» **Esercizi da svolgere**
(a) Riporta senza alcuna modifica il brano del testo sui Bronzi di Riace che si apre con le parole contenenti "L’ipotesi che i" e si chiude con "svolte più recenti.".
(b) Rispondi alle seguenti domande basandoti sul testo sui Bronzi di Riace.
(i) Chi furono i primi a sostenere l'ipotesi delle origini siciliane dei Bronzi?
(ii) In quale data vennero rinvenuti i due guerrieri nei pressi di Riace Marina?
(iii) Da quale città, secondo Holloway, le statue sarebbero state prelevate?

L’ipotesi che i Bronzi di Riace avessero origini siciliane non è nuova, ma se ne è tornati a parlare in questi giorni, per un nuovo studio dedicato all’argomento. I primi a sostenerlo furono gli archeologi americani Robert Ross Holloway e Anne Marguerite McCann. Quest’ultima propose di individuare i fratelli Gelone e Ierone, signori di Siracusa, nei due guerrieri rinvenuti il 16 agosto 1972 nei pressi di Riace Marina, oggi esposti al Museo archeologico nazionale di Reggio Calabria. Un’approfondimento dell’Università di Catania spiega in dettagli le svolte più recenti.
Secondo Holloway, le concrezioni di vasellame presenti sulla superficie dei Bronzi (e assenti nei fondali marini in cui vennero rinvenuti) potrebbero provare che le due statue fossero state ritrovate in un primo momento altrove e solo dopo depositate a Riace, per completare le operazioni clandestine di espatrio. L’affondamento dei Bronzi venne comunemente collegato ai trafugamenti di opere d’arte da parte dei Romani dalle città greche che conquistarono.
Dato che il vasellame rinvenuto sui Bronzi di Riace risalirebbe alle media età ellenistica, Holloway giunse alla conclusione che le statue sarebbero state prelevate dall’unica metropoli greca conquistata dai Romani nel III secolo a.C., cioè Siracusa. Questa ipotesi, però, non trovò seguito, perché la nudità delle statue si addice alle divinità, mentre Gelone e i suoi fratelli erano personaggi stori reali.

(Voci archiviate)
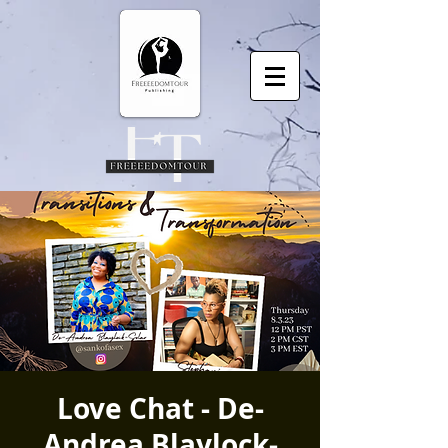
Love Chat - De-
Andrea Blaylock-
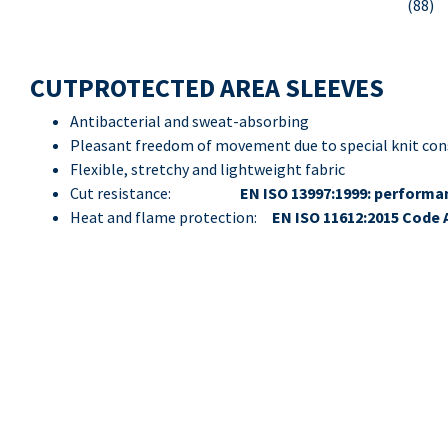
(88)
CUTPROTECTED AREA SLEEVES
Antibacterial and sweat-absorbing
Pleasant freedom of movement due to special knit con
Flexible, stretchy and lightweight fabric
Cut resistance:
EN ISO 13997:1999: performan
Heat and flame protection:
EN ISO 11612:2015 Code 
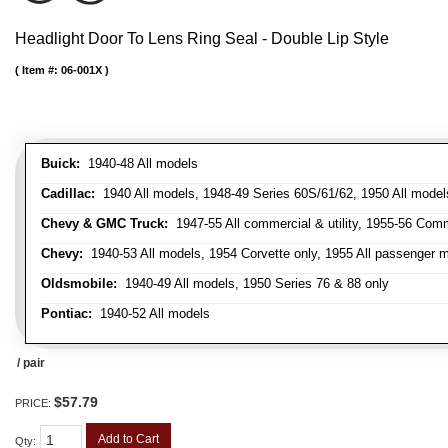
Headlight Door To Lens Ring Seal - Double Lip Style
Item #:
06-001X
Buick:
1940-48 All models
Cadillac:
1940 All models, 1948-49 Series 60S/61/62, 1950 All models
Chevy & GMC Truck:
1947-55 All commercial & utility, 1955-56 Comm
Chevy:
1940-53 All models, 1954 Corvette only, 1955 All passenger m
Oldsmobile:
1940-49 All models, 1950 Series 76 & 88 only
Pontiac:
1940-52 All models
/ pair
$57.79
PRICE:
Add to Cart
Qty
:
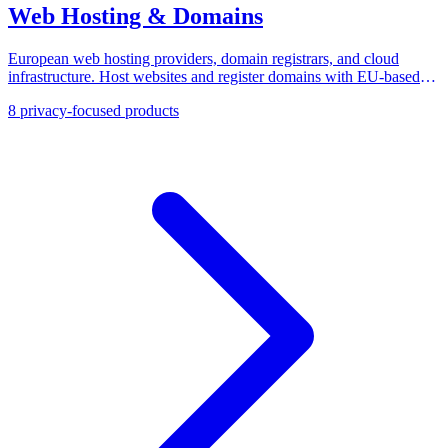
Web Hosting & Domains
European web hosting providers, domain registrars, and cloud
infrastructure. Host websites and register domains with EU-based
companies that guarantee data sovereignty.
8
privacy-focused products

» **Soluzioni degli esercizi**
(a)
L’ipotesi che i Bronzi di Riace avessero origini siciliane non è nuova, ma se ne è tornati a parlare in questi giorni, per un nuovo studio dedicato all’argomento. I primi a sostenerlo furono gli archeologi americani Robert Ross Holloway e Anne Marguerite McCann. Quest’ultima propose di individuare i fratelli Gelone e Ierone, signori di Siracusa, nei due guerrieri rinvenuti il 16 agosto 1972 nei pressi di Riace Marina, oggi esposti al Museo archeologico nazionale di Reggio Calabria. Un’approfondimento dell’Università di Catania spiega in dettagli le svolte più recenti.

(b)
(i) I primi a sostenerla furono gli archeologi americani Robert Ross Holloway e Anne Marguerite McCann.
(ii) I due guerrieri vennero rinvenuti il 16 agosto 1972.
(iii) Secondo Holloway, le statue sarebbero state prelevate da Siracusa.